An Old Friend and "Old Friends" in Washington State


This man is the largest collector of Philip Koch paintings on the West Coast. If you measure by square inches, he may be the largest collector of Koch oils period. This distinction belongs to Frank Baron, MD, a successful dermatologist from Mercer Island, Washington. Here he is with one of my paintings, Beaver Pond, 42 x 63". Frank was a friend of mine from undergraduate days at Oberlin College.

In 1970 he became one of the very first people to buy one of my paintings, an atmospheric and moody oil portrait I had painted the summer before in Rudolf Baranik's painting class at the Art Students League of New York. I think Frank spent all of ten or fifteen dollars on the portrait. When my wife Alice and I traveled out to Washington last week for the show at the Clymer Museum of Art, he came over to Ellensburg for the gala reception.

Maybe we all get a little eccentric over the years (many think I've always been that way). In Frank's case this has involved broadening his resume to include "chicken farmer." After the reception he gave Alice and myself a guided tour of his secret passion, his chicken farm in the little mountain town of Cle Elum. It proved to be more than I'd expected, with dozens of chickens, ducks, geese, and turkeys running all over the place. Previous to that afternoon I had known zero about chickens. The tour was a complete hoot. What impressed me about the birds was their beautiful coloring and textured feathers of course. But even more than that when you're surrounded by forty big birds you get a palpable sense of the collective life force that seems to flow through the whole flock. It's a side of nature I'd never been privileged to see before. Next time I buy eggs at the supermarket they won't look quite the same old way to me.
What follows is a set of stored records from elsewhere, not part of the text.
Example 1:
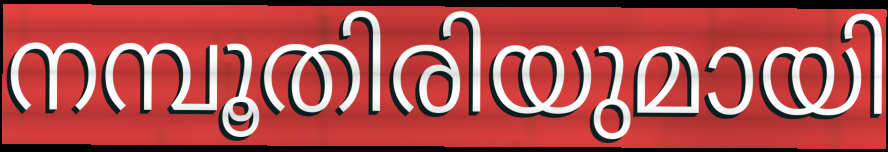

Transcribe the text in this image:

നമ്പൂതിരിയുമായി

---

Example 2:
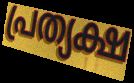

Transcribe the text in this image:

പ്രത്യക്ഷ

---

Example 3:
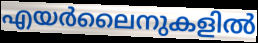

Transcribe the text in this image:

എയർലൈനുകളിൽ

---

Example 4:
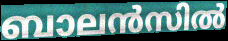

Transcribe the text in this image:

ബാലൻസിൽ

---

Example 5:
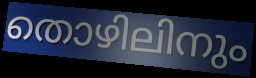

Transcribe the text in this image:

തൊഴിലിനും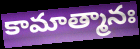
కామాత్మానః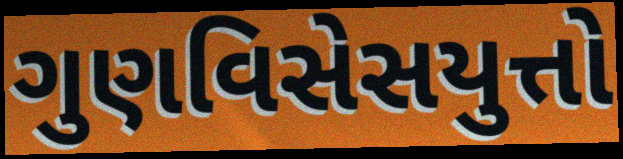
ગુણવિસેસયુત્તો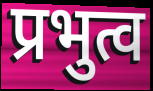
प्रभुत्व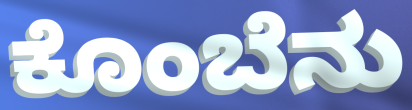
ಕೊಂಬೆನು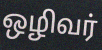
ஒழிவர்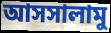
আসসালামু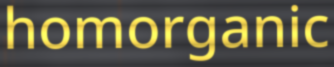
homorganicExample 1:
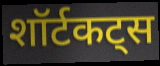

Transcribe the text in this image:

शॉर्टकट्स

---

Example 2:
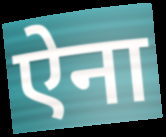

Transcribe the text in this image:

ऐना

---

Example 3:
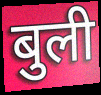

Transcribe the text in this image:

बुली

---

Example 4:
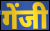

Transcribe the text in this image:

गेंजी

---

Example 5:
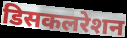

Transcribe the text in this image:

डिसकलरेशन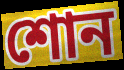
শোন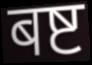
बष्ट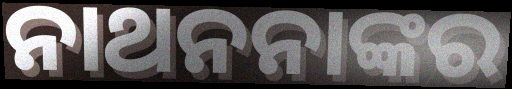
ନାଥନନାଙ୍କର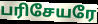
பரிசேயரே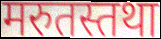
मरुतस्तथाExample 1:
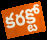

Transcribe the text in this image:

కరక్టో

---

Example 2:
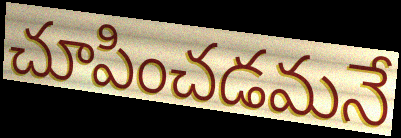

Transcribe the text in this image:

చూపించడమనే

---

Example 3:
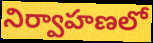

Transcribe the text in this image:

నిర్వాహణలో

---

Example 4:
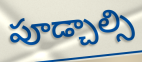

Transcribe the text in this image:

పూడ్చాల్సి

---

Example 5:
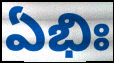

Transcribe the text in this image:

ఏభిః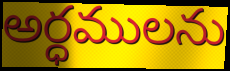
అర్ధములను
Dr. Frank Baron, chicken farmer



Here's a bunch of chickens huddling under some heat lamps (they're no dummies, the Cascade Mountains are chilly in February).
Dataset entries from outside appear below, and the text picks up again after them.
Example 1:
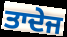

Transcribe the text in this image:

ਤਾਦੇਜ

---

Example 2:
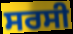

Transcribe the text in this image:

ਸਰਸੀ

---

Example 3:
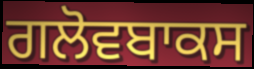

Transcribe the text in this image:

ਗਲੋਵਬਾਕਸ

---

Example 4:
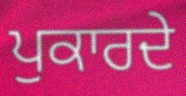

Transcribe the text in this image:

ਪੁਕਾਰਦੇ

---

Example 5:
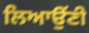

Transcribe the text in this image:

ਲਿਆਉਂਣੀ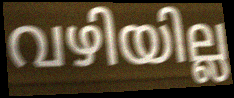
വഴിയില്ല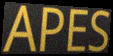
APES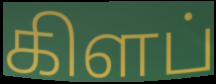
கிளப்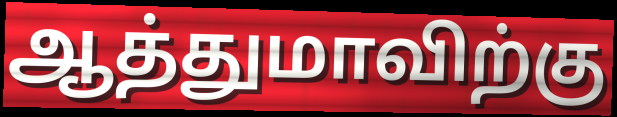
ஆத்துமாவிற்கு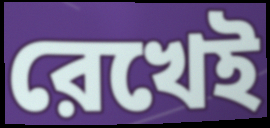
রেখেই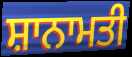
ਸ਼ਾਨਾਮਤੀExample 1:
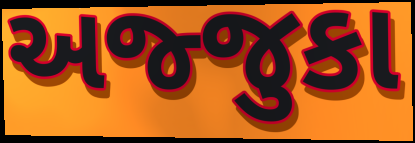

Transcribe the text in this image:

અજ્જુકા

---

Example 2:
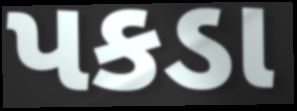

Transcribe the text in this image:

પકડા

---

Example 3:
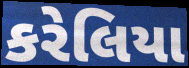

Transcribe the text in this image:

કરેલિયા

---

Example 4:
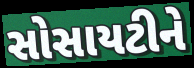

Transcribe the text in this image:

સોસાયટીને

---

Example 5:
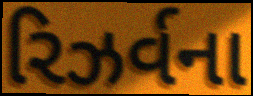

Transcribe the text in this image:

રિઝર્વના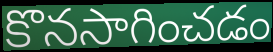
కొనసాగించడం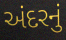
અંદરનુંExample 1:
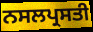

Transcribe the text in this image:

ਨਸਲਪ੍ਰਸਤੀ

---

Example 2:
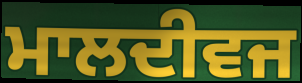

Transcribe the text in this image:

ਮਾਲਦੀਵਜ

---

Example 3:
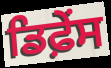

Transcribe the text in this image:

ਡਿਫ਼ੇੰਸ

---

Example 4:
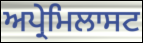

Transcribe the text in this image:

ਅਪ੍ਰੇਮਿਲਾਸਟ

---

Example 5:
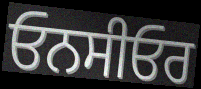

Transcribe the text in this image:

ਓਨਸੀਓਰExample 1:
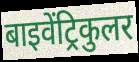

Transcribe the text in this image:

बाइवेंट्रिकुलर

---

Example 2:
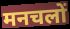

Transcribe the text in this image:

मनचलों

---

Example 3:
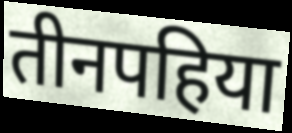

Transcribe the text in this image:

तीनपहिया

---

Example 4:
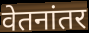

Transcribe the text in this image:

वेतनांतर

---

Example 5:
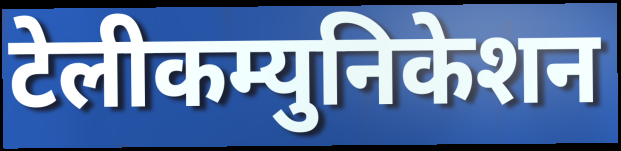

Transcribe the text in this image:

टेलीकम्युनिकेशन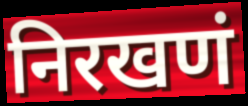
निरखणंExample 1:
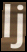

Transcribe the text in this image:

lj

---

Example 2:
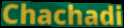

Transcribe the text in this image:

Chachadi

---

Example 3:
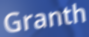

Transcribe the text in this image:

Granth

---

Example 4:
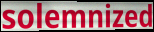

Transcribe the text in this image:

solemnized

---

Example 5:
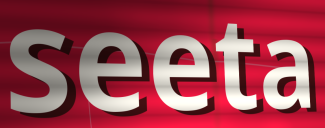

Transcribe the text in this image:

seeta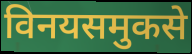
विनयसमुकसेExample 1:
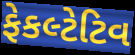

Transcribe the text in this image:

ફેકલ્ટેટિવ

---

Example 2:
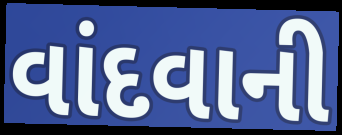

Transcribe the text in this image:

વાંદવાની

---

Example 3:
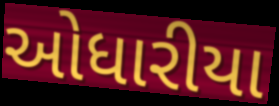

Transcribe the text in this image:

ઓધારીયા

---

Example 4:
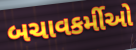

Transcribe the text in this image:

બચાવકર્મીઓ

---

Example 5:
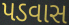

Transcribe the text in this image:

પડવાસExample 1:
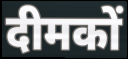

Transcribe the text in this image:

दीमकों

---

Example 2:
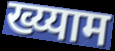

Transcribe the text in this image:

ख्य्याम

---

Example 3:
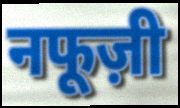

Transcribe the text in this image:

नफूज़ी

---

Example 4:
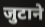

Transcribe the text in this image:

जुटाने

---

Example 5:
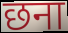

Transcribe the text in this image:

छनाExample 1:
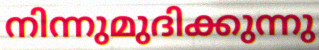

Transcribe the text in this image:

നിന്നുമുദിക്കുന്നു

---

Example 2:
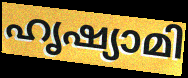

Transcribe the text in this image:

ഹൃഷ്യാമി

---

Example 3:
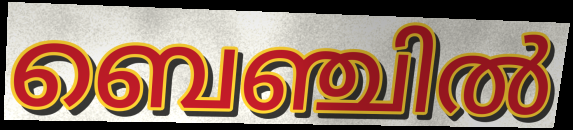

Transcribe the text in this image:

ബെഞ്ചിൽ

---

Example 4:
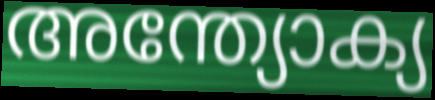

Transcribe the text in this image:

അന്ത്യോക്യ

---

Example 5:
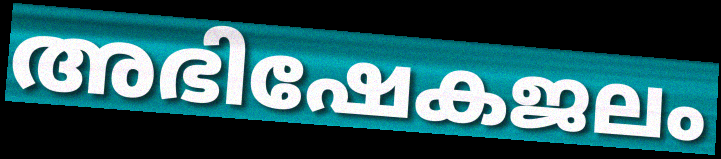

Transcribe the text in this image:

അഭിഷേകജലം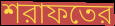
শরাফতের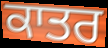
ਕਾਤਰ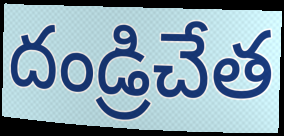
దండ్రిచేతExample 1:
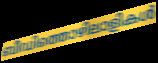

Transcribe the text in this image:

ബീഡിത്തൊഴിലാളികൾ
Here's one of Frank's turkeys all puffed up and hoping to interest one of his female cohorts in some barnyard romance. The colors on his neck were almost unbelievable.

One thing I wish I'd gotten a good photo of were the marvelous array of different colored eggs the birds produce- ranging from almost a pale green blue grey through yellow ochre and burnt sienna colors. Eggs of course are delivered to us from these feathery creatures with an improbably perfect geometric ovoid form. You wonder "how did they do that?"
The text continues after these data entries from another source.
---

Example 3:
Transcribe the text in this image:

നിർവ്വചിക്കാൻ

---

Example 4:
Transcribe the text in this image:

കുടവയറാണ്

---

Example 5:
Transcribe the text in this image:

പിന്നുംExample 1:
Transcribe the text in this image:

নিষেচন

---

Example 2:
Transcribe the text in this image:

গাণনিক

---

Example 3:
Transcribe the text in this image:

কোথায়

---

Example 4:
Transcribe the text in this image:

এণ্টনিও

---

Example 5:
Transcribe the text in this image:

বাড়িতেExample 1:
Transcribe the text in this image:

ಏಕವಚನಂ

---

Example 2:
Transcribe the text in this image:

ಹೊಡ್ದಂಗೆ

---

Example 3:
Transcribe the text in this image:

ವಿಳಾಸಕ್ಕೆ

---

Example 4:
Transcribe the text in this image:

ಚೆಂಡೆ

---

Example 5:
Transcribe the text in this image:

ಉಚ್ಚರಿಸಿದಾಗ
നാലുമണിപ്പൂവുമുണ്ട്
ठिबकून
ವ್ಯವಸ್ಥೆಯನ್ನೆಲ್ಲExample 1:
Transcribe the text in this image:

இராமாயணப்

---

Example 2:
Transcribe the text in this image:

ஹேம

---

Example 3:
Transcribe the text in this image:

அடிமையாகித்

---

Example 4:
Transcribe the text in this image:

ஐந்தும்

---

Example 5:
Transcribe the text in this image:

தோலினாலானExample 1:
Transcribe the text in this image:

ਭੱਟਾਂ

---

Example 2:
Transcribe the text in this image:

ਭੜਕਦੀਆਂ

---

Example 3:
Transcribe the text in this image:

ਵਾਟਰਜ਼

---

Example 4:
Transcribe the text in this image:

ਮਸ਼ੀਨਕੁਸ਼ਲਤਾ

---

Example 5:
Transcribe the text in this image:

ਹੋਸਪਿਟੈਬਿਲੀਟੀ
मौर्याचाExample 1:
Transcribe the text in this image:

Egg shells have a surface covered with thousands of tiny pores, almost like porcelain skin, that is a delight to feel against your fingers. Painters I'm convinced do their best work when they love the surface they paint upon. Years ago I discovered the elegant eggshell like surface on Ampersand painting panels. I do a lot of my paintings on them for just that reason.

That evening Frank and his wife Wylie hosted a dinner party at their home for us and a few of their other friends. Their place is lovely and I photographed some of my pieces hanging on its walls. This oil is Two Porches, a view from a hilly street a few hundred yards from my home in Baltimore.




Here is an oil of a 19th century farmhouse in Norfolk, CT (no longer remember its title).




And here is Wylie in front of the big Sycamore by the Stream, oil on canvas, 45 x 60".




Finally Frank took us over to his dermatology office on Mercer Island. Here's two of the group of paintings he has hanging there. The first is Solace, one of the first oils I did in the late '90's directly from my imagination that showed the influence of my then new interest in soft pastel chalks as a source for color.


Also hanging in the lobby is a slightly earlier oil painted up in Norfolk, CT of birch trees. It's approximately 27 x 18".